◆ **Instruction A**: In the records below, reproduce word for word the lines starting at the one containing "doctus, mel ne iriure accusam evertitur." and ending at the one containing "Confirm your", with both of those lines included. Omit the picture markers from your answer.

◆ **Text passage**:
•••••
04182024Thu
Last updateFri, 12 Apr 2024 2pm

Advertising

rectangle placeholder

The US & Mexico: inextricably intertwined

‘Vanishing Frontiers: The Forces Driving Mexico and the United States Together’ by Andrew Selee.  New York: Public Affairs, 2018.

Reviewed by Dr. Michael Hogan

There have always been two traditional ways of viewing Mexico in the modern era: Harry S. Truman’s “good neighbors,” and John Foster Dulles’s caution that the United States did not have friends or neighbors, only “interests.”

What seemed clear until the most recent presidential campaign was that the relationship was a symbiotic one and that the two countries cooperated in ways that made the hemisphere more secure, more profitable for its inhabitants and culturally more deeply connected through a wealth of music, art, cuisine and literature. Since the campaign and the inauguration of the new administration in Washington, however, anti-Mexican rhetoric has risen sharply and the complexity of our relationship has been largely obscured. Even the more responsible news outlets have been complicit except for the occasional op-ed piece by Enrique Krause in the New York Times or Andrew Selee in the Wall Street Journal.
•••••
◆ **Stored data**:
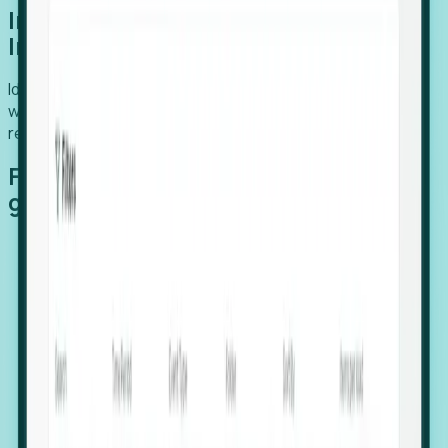
Introducing Foresight: Expansion
Intelligence
Identify organizations poised for growth, target outreach
with precision, and support expansion, retention, and
relocation
Features that make capturing global
growth easy:
Stealth Growth Radar: Detect companies operating
in foreign markets before they register a local legal
entity.
Hiring Velocity: Monitor changes in employee
footprints, team size, and job postings to identify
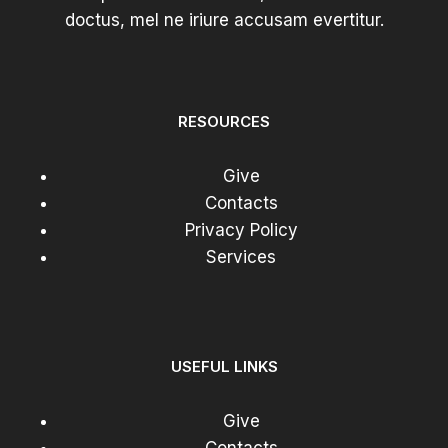
doctus, mel ne iriure accusam evertitur.
RESOURCES
Give
Contacts
Privacy Policy
Services
USEFUL LINKS
Give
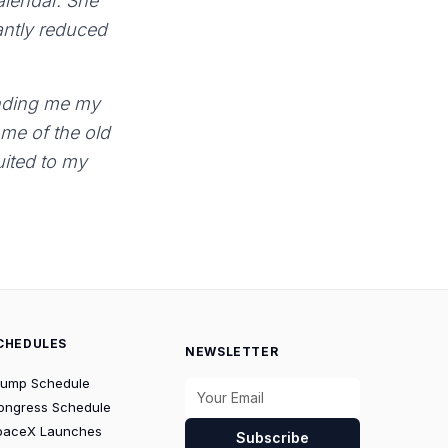
calendar. She
antly reduced
sending me my
 me of the old
suited to my
CHEDULES
NEWSLETTER
rump Schedule
ongress Schedule
paceX Launches
Subscribe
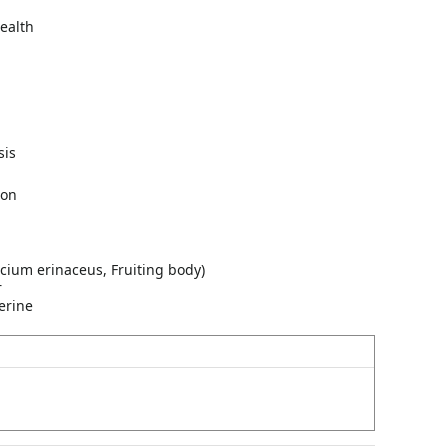
ealth
sis
ion
cium erinaceus, Fruiting body)
r
erine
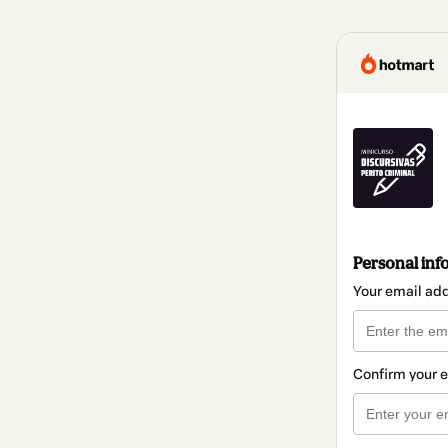
Personal inf
Your email ad
Confirm your 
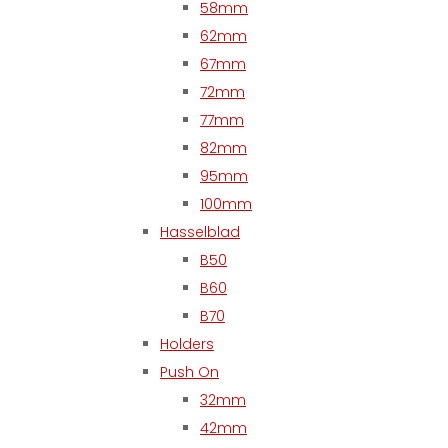
58mm
62mm
67mm
72mm
77mm
82mm
95mm
100mm
Hasselblad
B50
B60
B70
Holders
Push On
32mm
42mm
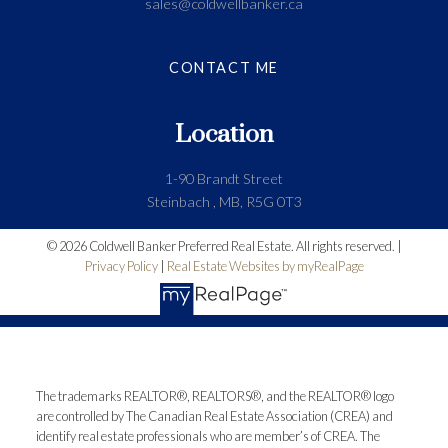
sales@coldwellbanker.ca
CONTACT ME
Location
1-90 Brandt Street
Steinbach , MB, R5G 0T3
© 2026 Coldwell Banker Preferred Real Estate. All rights reserved. |
Privacy Policy
|
Real Estate Websites by myRealPage
The trademarks REALTOR®, REALTORS®, and the REALTOR® logo
are controlled by The Canadian Real Estate Association (CREA) and
identify real estate professionals who are member’s of CREA. The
•••••
◆ **Instruction B**: Continue the book review of "Vanishing Frontiers" above from where it stops.

◆ **Answer A**:
doctus, mel ne iriure accusam evertitur.
RESOURCES
Give
Contacts
Privacy Policy
Services
USEFUL LINKS
Give
calendar. She
antly reduced
sending me my
 me of the old
suited to my
CHEDULES
NEWSLETTER
rump Schedule
ongress Schedule
paceX Launches
Subscribe
ealth
sis
ion
cium erinaceus, Fruiting body)
r
erine
Personal inf
Your email ad
Confirm your 

◆ **Answer B**:
So, this full-length study of the U.S.-Mexico relationship by the latter is particularly welcomed. It is a clear, balanced, straightforward account of the mutual dependencies of our two nations and a counterweight to the hyperbole and rhetoric which has captured the headlines over the past few years.

Selee, who is well-known for his work on migration policy and as a scholar with the Wilson Center, has received praise from both parties for his evenhanded analyses. In this fascinating new work, he shows us that Mexico and the United States are defined not by any border fences or future walls but rather by the bridges that have been painstakingly built over the years by business leaders, technicians, teachers, artists, investors and ordinary working folks who have helped blend the two societies in ways that have deepened our cultures, enriched our lives,and created new opportunities for prosperity on both sides of the border.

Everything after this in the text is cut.